▶ _About this task_: Print every one of the items below word for word, leaving the pictures out.

▶ _Data_:
== Segment start ==

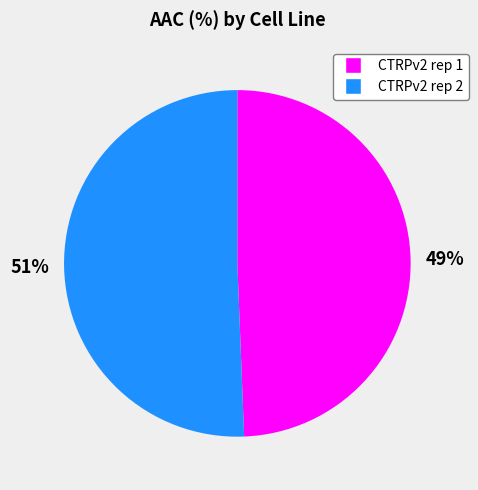

Combined, do CTRPv2 rep 1 and CTRPv2 rep 2 account for over 50%?

Yes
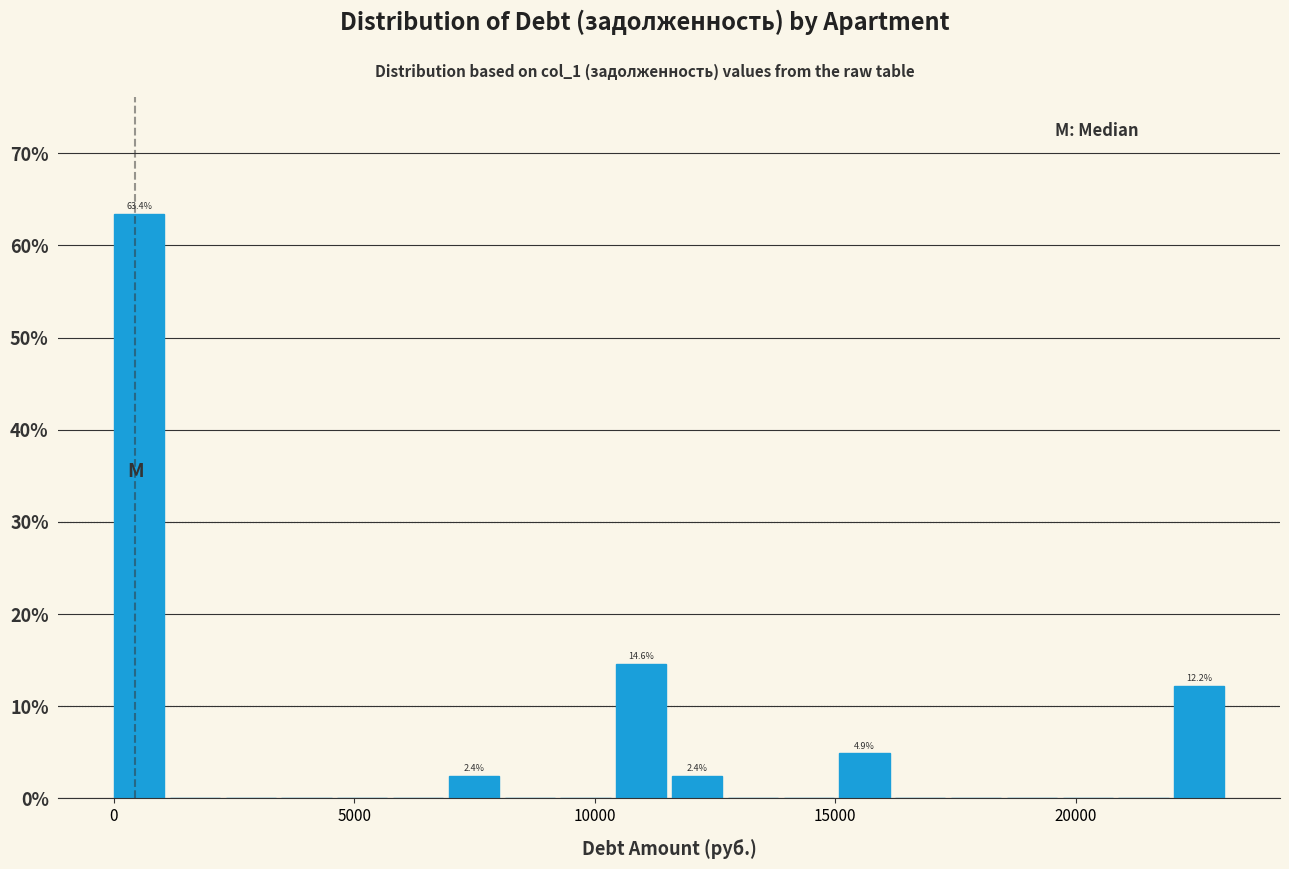

Read against the x-axis, roughly where is the centre of the tallest bar?

500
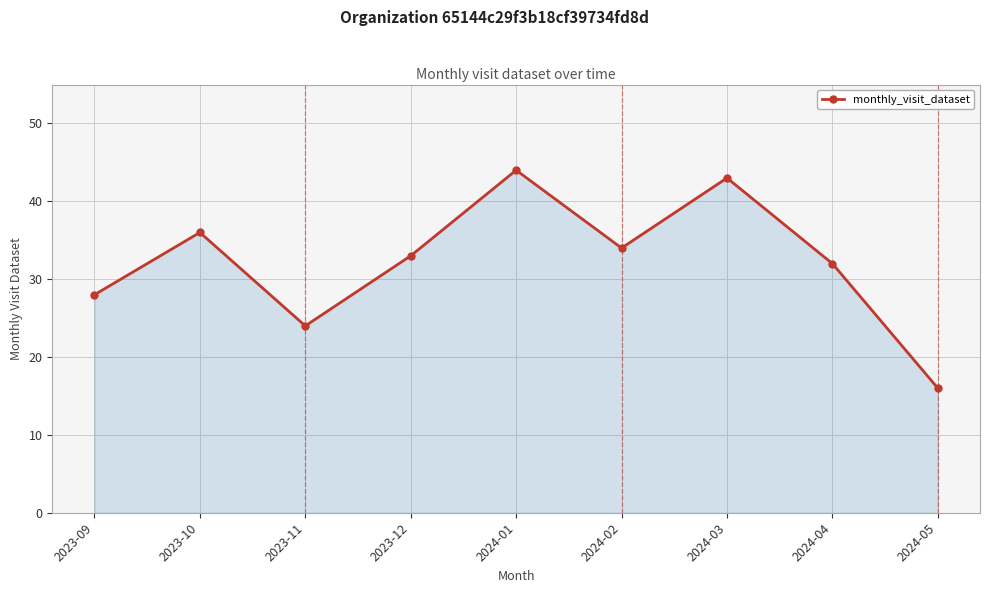

List the labels in order of value, smallest first.

2024-05, 2023-11, 2023-09, 2024-04, 2023-12, 2024-02, 2023-10, 2024-03, 2024-01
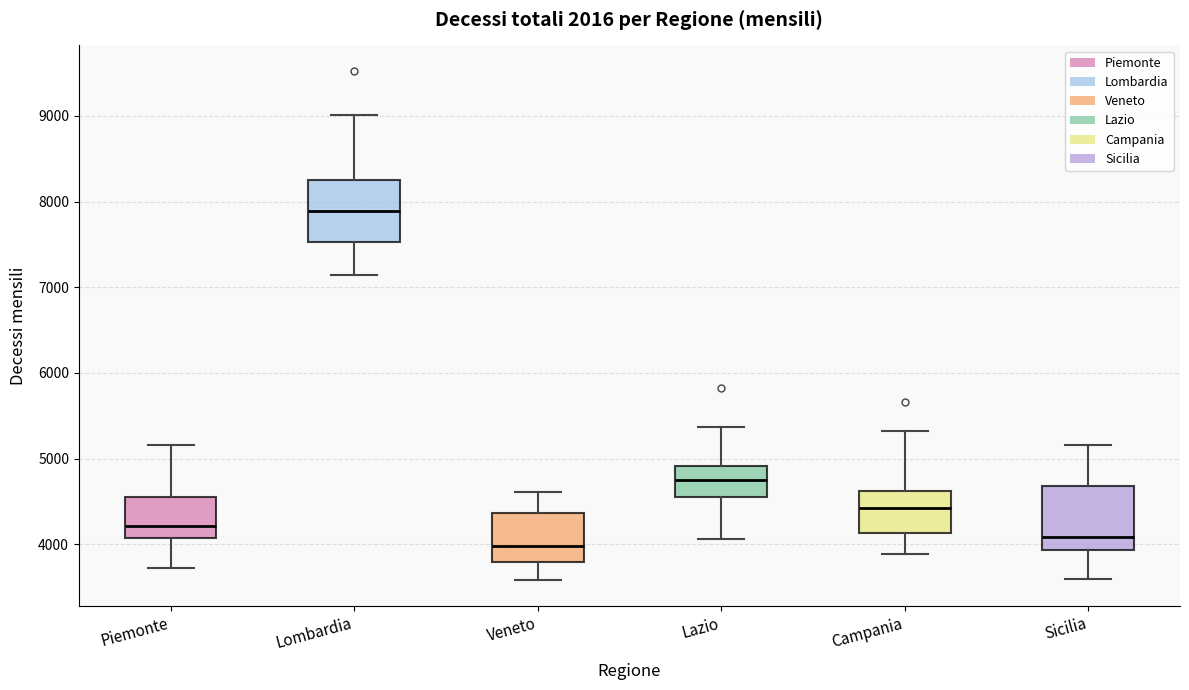

Reading left to right, transcribe this box plot: for each box, give where its median line is, the range the box spans, and where its two whiskers end, as read against the y-axis. The values are not printed on the chart, so give them approximately, as read against the axis.

Piemonte: median 4200, box 4100 to 4500, whiskers 3700 to 5200
Lombardia: median 7900, box 7500 to 8300, whiskers 7100 to 9000
Veneto: median 4000, box 3800 to 4400, whiskers 3600 to 4600
Lazio: median 4700, box 4600 to 4900, whiskers 4100 to 5400
Campania: median 4400, box 4100 to 4600, whiskers 3900 to 5300
Sicilia: median 4100, box 3900 to 4700, whiskers 3600 to 5200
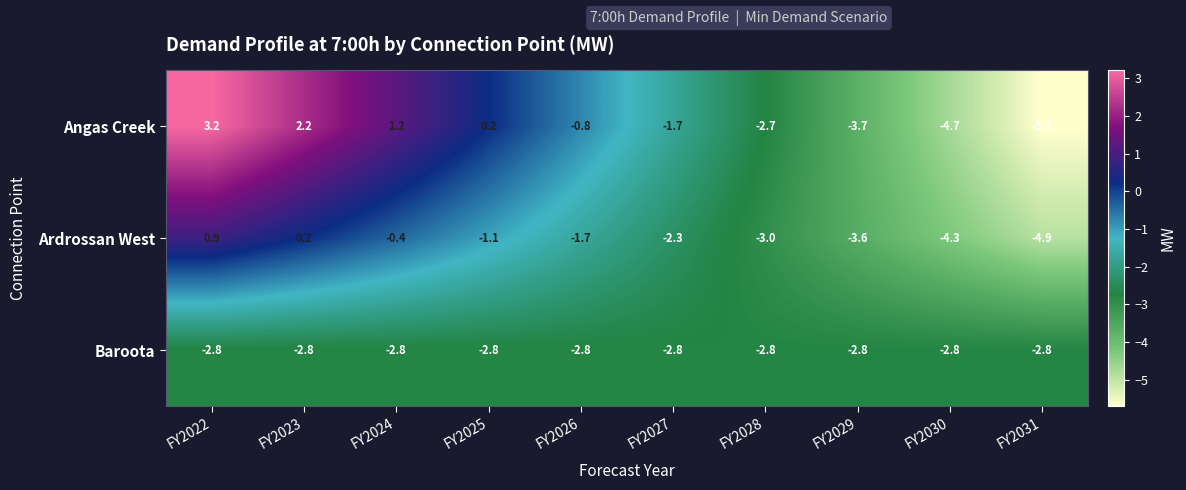

Read the Ardrossan West value at FY2026.

-1.7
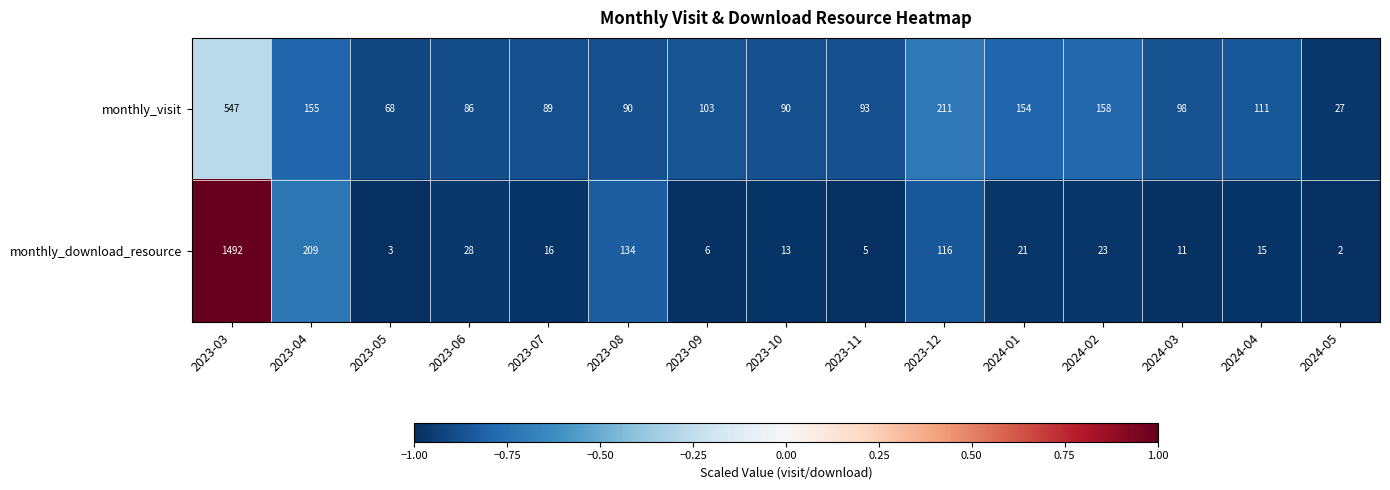

Which category has the highest value across all series?

2023-03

== Segment end ==

▶ _Exercise solution_:
Combined, do CTRPv2 rep 1 and CTRPv2 rep 2 account for over 50%?

Yes

Read against the x-axis, roughly where is the centre of the tallest bar?

500

List the labels in order of value, smallest first.

2024-05, 2023-11, 2023-09, 2024-04, 2023-12, 2024-02, 2023-10, 2024-03, 2024-01

Reading left to right, transcribe this box plot: for each box, give where its median line is, the range the box spans, and where its two whiskers end, as read against the y-axis. The values are not printed on the chart, so give them approximately, as read against the axis.

Piemonte: median 4200, box 4100 to 4500, whiskers 3700 to 5200
Lombardia: median 7900, box 7500 to 8300, whiskers 7100 to 9000
Veneto: median 4000, box 3800 to 4400, whiskers 3600 to 4600
Lazio: median 4700, box 4600 to 4900, whiskers 4100 to 5400
Campania: median 4400, box 4100 to 4600, whiskers 3900 to 5300
Sicilia: median 4100, box 3900 to 4700, whiskers 3600 to 5200

Read the Ardrossan West value at FY2026.

-1.7

Which category has the highest value across all series?

2023-03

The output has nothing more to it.